Prikkeldraadversperringen achter een mitrailleuropstelling.

Meer dan bunkers

Vanaf 1943 volgden verschillende bunkerbouwprogramma’s elkaar op en werkten voortdurend tienduizenden mensen aan een van de grootste bouwoperaties uit de 20e eeuw. Om militaire redenen werden in diverse kustplaatsen complete woonwijken gesloopt. Binnen enkele weken moesten in Den Haag, Katwijk en Hoek van Holland vele tienduizenden mensen evacueren. Het resultaat van alle inspanningen stemde veldmaarschalk Rommel echter niet tevreden. Deze ervaren veldheer was eind 1943 aangesteld als inspecteur van de Atlantikwall. Om de ondoordringbaarheid van de linie te vergroten voegde hij extra mijnenvelden en ontelbare versperringen in de vloedlijn toe. Achter de kuststrook werden akkers bezaaid met duizenden palen die, onderling verbonden met staaldraad, het parachutisten of vliegtuigen onmogelijk maakte te landen. Ook werden als verdedigingsmaatregel grote gebieden onder water gezet wat op Voorne-Putten en Goeree-Overflakkee een volksverhuizing veroorzaakte.

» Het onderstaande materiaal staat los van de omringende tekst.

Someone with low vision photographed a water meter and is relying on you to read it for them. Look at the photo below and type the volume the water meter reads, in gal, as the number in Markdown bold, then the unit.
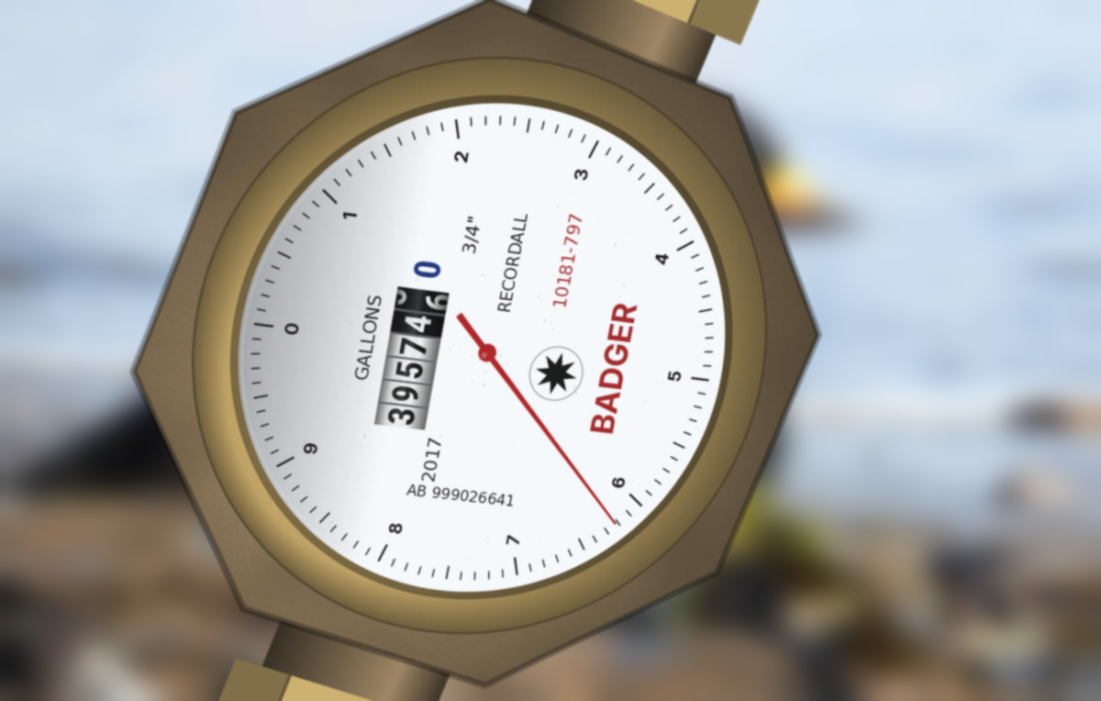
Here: **3957456.2** gal
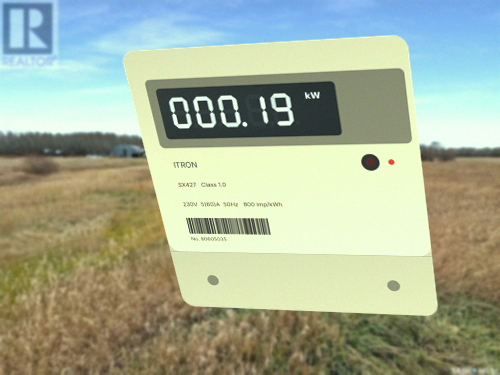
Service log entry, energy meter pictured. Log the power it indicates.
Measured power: 0.19 kW
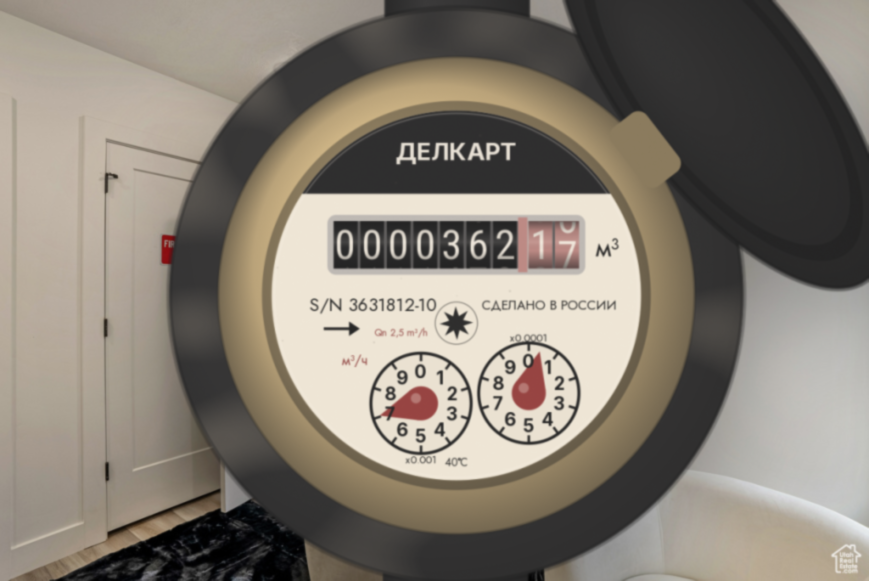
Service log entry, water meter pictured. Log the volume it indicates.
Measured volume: 362.1670 m³
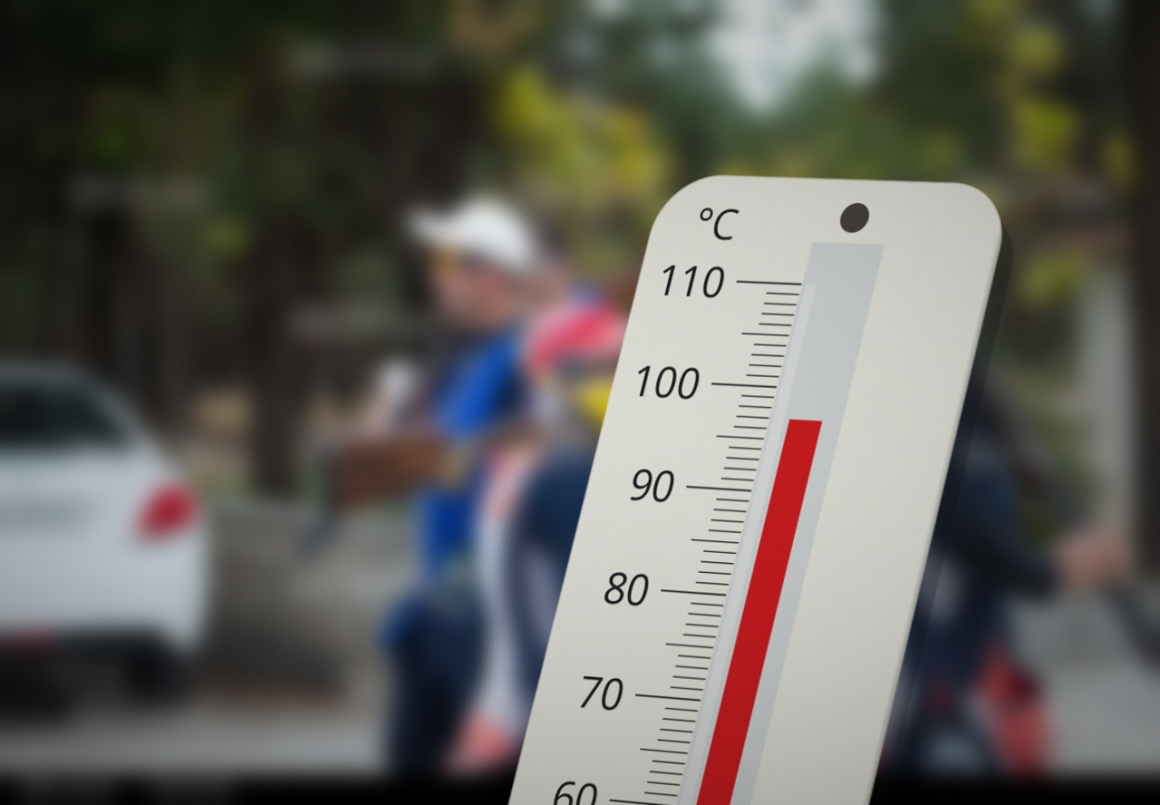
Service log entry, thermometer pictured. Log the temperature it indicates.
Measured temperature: 97 °C
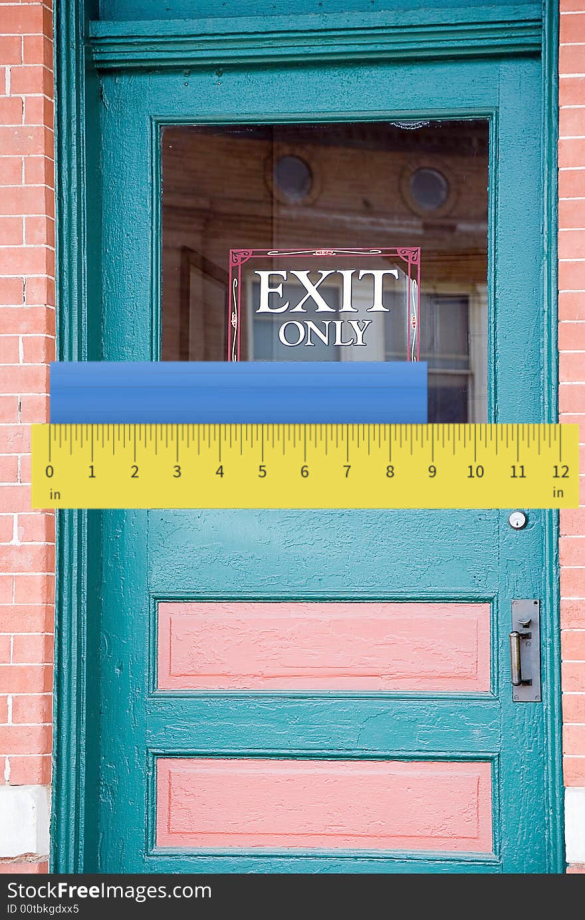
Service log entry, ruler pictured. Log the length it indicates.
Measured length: 8.875 in
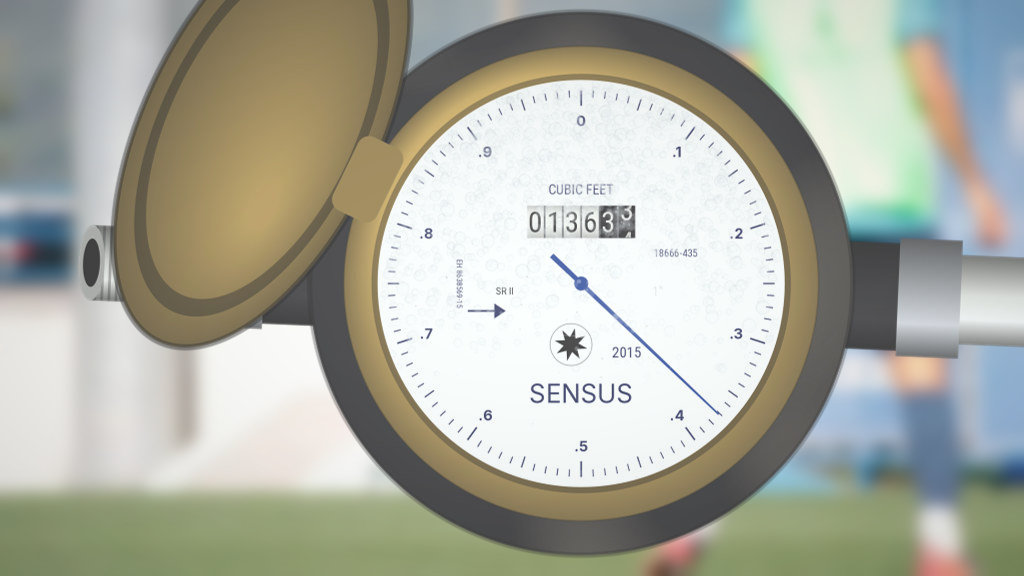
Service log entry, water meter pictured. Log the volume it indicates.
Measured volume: 13633.37 ft³
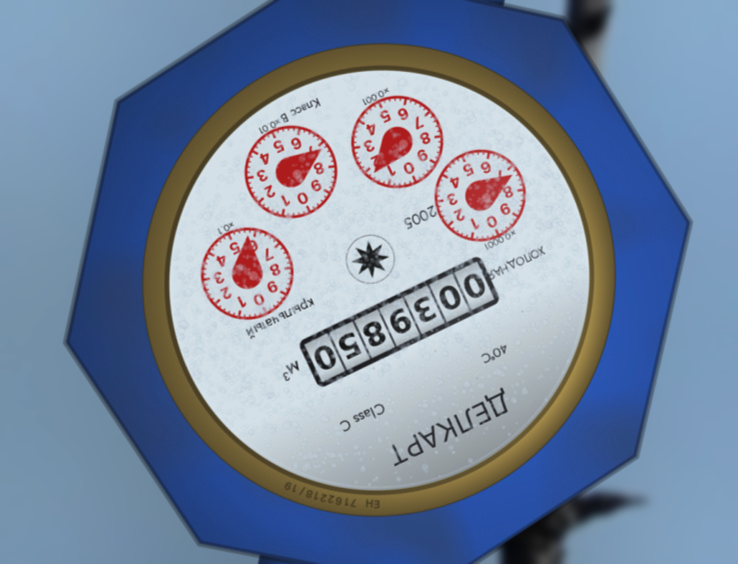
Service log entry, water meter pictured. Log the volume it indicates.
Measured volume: 39850.5717 m³
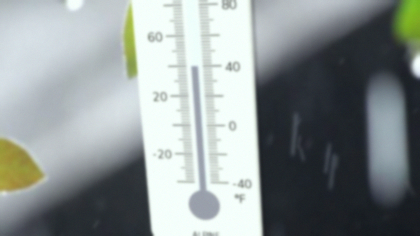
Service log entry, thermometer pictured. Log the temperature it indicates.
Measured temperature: 40 °F
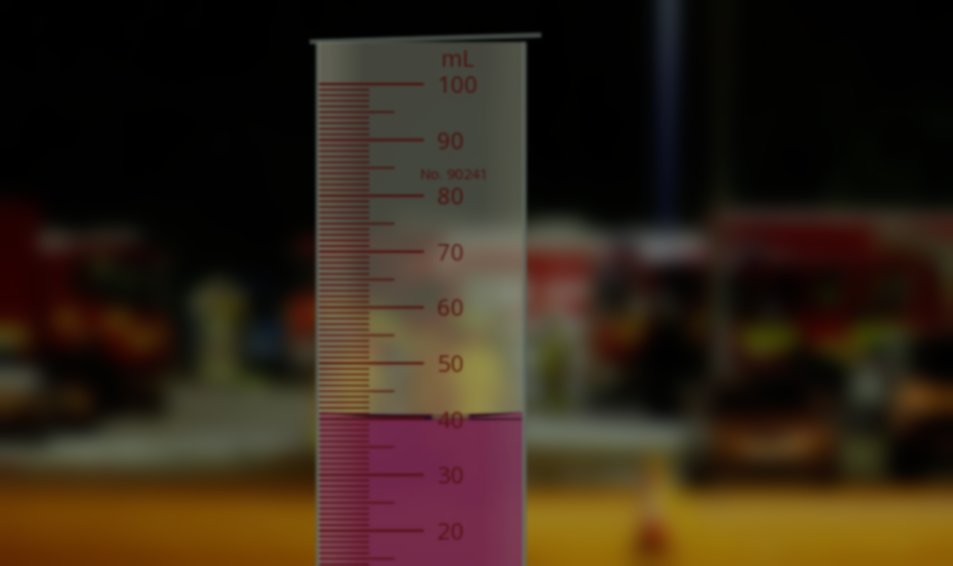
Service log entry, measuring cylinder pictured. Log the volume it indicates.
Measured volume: 40 mL
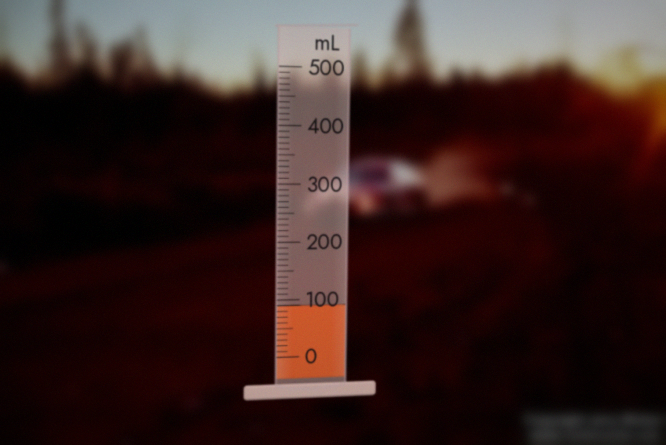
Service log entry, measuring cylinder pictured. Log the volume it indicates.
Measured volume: 90 mL
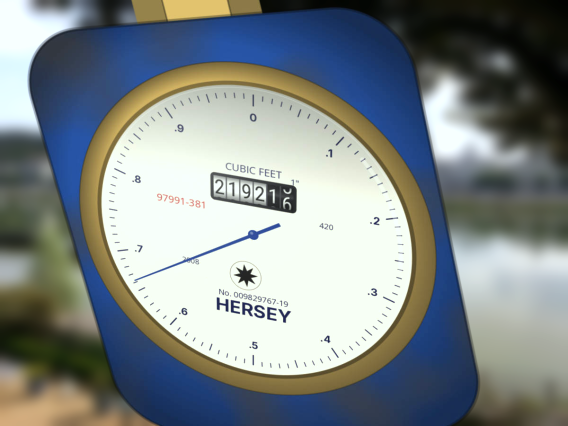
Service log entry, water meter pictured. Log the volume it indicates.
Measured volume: 219215.66 ft³
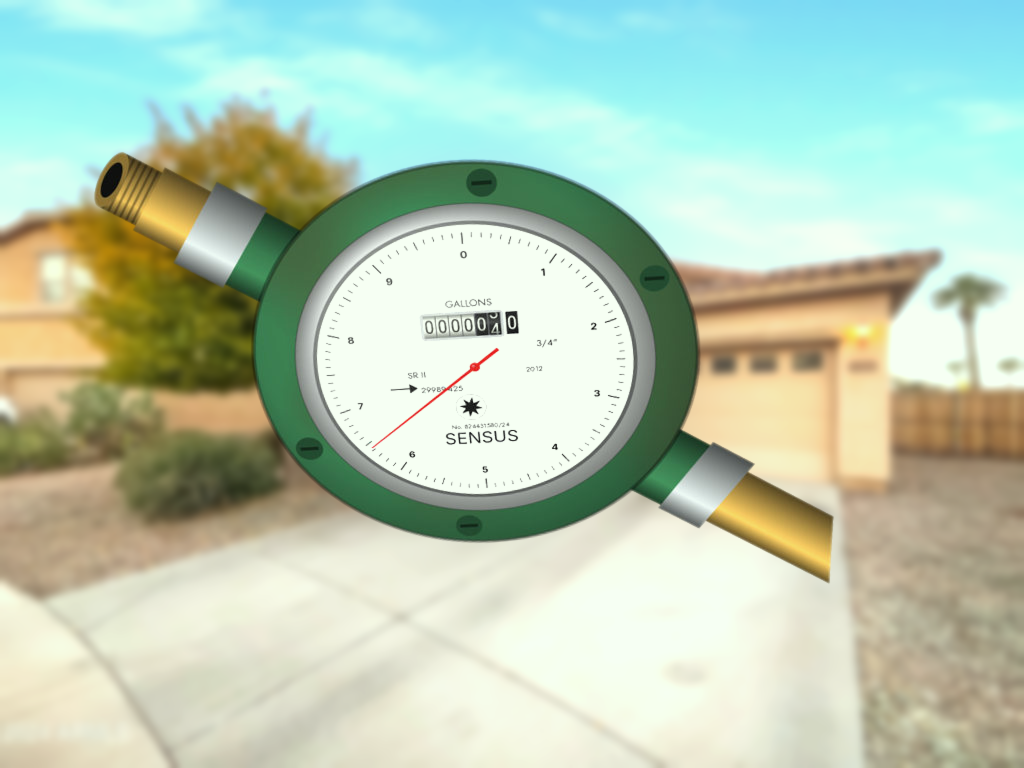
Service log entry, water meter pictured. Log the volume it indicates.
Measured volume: 36.4 gal
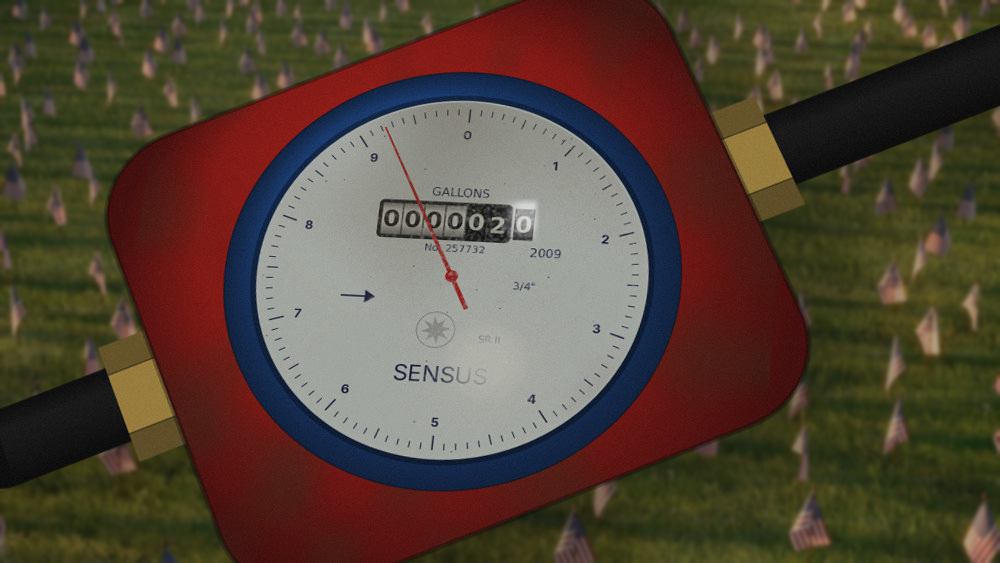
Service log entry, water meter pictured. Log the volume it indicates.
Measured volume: 19.2 gal
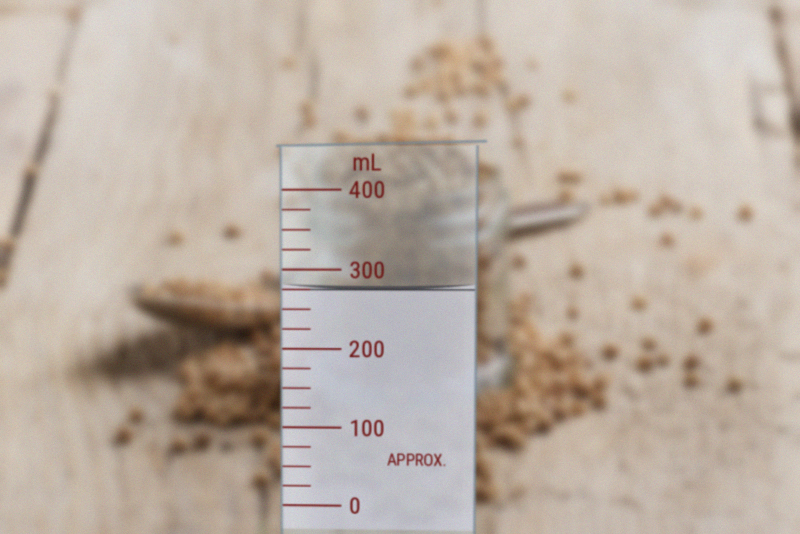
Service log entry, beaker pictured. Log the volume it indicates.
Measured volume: 275 mL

Zo domineerden halverwege 1944 tienduizenden bunkers, honderdduizenden kilometers aan prikkeldraad en loopgraven, ontelbare veldversterkingen en allerlei soorten versperringen een desolaat kustgebied. Ondanks de jarenlange inspanning om de verdedigingslinie tot een onneembare vesting te maken doorbraken de geallieerden deze in enkele uren. Op 6 juni 1944 (D-Day) kwam na hevige gevechten een enorme troepenmacht in Normandië aan land. Ze rukte snel op richting het noorden en bevrijdde binnen vier maanden Noord-Frankrijk, België en het deel van Nederland onder de grote rivieren. Hier stokte eind 1944 de opmars. Tot de capitulatie op 10 mei 1945 bleef de Duitse bezetting van de Atlantikwall in de provincie Zuid-Holland paraat. Die laatste winter was door het nabije front grimmig en voor de bevolking de zwaarste periode van de oorlog. Door een groot tekort aan voedsel en brandstof stierven meer dan twintigduizend burgers in deze laatste oorlogswinter aan kou en ondervoeding.